Six firefighters were trapped at the building on Jan. 23, 2005. Two of them, Lt. Curtis Meyran and firefighter John Bellew, died after jumping from a fourth-floor window. Two others who jumped survived.

After the verdicts were read, widow Eileen Bellew put her head in her hands and sobbed.

Jeanette Meyran, looking stoic and wearing her husband's firefighter jacket, said she didn't want to stay for the second jury because she anticipated another acquittal.

"It's unbelievable," she said. "You can't just do what you want because then you put people in harm's way. And for what? More money? There was no doubt that those walls led to his death."

The defendants and their families rushed out of the courtroom yelling in Spanish, "We are free!"

Both Coste and Castillo praised God outside court. Coste wept with joy after the verdict, and her attorney showed off thin ropes that he said would have saved the firefighters had they been distributed.

"I feel for them," she said of the firefighters' families.

"Because they were defending us. But we aren't to blame for a lack of water or freezing temperatures that made getting water impossible, or that they didn't have ropes."

Castillo said of the firefighters: "They are heroes. And I know what happened was a tragedy. But it was not our fault. It is a shame."

Coste and Castillo were accused of illegally subdividing their apartments to make bedrooms for renters. Firefighters testified during the trial that the shoddy construction made the building a deathtrap.

"Notwithstanding this verdict, the issue of illegally subdivided apartments or houses remains a grave threat to the public as well as to firefighters," Fire Commissioner Nicholas Scoppetta said in a statement.

With flames licking at their bodies and black smoke making it nearly impossible to see, four firefighters jumped from a fourth-floor window including Meyran, 46, and Bellew, 37.

The case highlighted the persistent fire hazard of using temporary walls for illegal apartment conversions - a common problem in a city where rents are high and space is always in demand.

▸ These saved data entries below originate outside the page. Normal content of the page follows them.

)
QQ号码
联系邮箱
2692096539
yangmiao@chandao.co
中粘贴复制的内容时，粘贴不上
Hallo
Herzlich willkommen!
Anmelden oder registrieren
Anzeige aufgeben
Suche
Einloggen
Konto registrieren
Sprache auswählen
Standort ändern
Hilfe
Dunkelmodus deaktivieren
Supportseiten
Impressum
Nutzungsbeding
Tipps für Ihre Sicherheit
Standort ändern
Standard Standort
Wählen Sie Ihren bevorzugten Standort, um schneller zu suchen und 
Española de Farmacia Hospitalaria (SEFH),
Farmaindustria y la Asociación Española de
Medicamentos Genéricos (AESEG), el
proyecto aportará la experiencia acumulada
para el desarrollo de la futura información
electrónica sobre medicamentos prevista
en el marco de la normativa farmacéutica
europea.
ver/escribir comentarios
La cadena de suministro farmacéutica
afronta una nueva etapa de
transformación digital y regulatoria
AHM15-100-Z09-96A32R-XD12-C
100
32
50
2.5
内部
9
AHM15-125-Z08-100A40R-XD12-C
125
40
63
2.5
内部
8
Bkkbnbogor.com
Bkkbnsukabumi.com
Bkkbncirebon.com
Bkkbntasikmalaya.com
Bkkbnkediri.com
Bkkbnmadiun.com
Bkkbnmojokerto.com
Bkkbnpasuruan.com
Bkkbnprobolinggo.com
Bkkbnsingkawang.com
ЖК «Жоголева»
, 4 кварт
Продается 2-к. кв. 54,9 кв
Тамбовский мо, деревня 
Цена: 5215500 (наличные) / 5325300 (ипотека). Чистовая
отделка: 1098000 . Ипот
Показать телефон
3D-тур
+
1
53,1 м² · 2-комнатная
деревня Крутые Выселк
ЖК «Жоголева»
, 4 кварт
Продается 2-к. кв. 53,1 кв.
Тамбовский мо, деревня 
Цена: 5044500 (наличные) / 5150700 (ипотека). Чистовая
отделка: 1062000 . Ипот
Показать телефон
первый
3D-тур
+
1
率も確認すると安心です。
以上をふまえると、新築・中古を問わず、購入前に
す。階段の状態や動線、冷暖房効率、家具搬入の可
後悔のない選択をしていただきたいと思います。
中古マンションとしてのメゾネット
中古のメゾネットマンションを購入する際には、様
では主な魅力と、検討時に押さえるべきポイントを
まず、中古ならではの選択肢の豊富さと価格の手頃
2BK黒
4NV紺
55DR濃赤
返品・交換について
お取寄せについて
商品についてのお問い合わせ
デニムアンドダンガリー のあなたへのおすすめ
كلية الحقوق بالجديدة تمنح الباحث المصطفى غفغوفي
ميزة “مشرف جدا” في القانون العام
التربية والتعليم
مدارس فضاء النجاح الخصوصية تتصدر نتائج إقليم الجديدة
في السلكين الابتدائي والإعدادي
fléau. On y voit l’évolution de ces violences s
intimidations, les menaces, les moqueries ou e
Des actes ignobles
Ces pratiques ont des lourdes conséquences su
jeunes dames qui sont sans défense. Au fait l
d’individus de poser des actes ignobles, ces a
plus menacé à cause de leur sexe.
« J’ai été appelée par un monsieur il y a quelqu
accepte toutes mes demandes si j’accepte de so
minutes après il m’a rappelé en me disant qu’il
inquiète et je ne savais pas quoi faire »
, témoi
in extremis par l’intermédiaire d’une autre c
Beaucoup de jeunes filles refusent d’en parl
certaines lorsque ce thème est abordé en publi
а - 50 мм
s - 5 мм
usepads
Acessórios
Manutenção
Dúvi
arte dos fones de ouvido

Castillo had added two bedrooms to his family's three-bedroom, third-floor apartment and rented them out. The blaze, which started due to a faulty electrical cord, spread to Coste's fourth-floor apartment, where he had also built extra rooms.

Prosecutor Jeffrey Glucksman said during closing arguments that the tenants were motivated by greed.

But Castillo's defense attorney, Lisa Pelosi, told the jury that poor radio communication among firefighters, frozen hydrants and burst water hoses were responsible for the spread of the fire, not her client. Coste's attorney, Francisco Knipping, also blamed the city.

A Fire Department probe after the blaze found serious lapses in equipment and procedures, including communication breakdowns and a lack of safety rope, which were not provided to firefighters at the time but are now.

Firefighter Jeffrey Cool, one of the men who lived through the jump, testified he bought a safety rope at a trade show six months earlier that he used to get out alive.

Across the city, such makeshift warrens are often found in neighborhoods popular with college students, recent graduates on their first jobs and immigrants. A lock is often slapped on the extra rooms so they can be rented for extra money.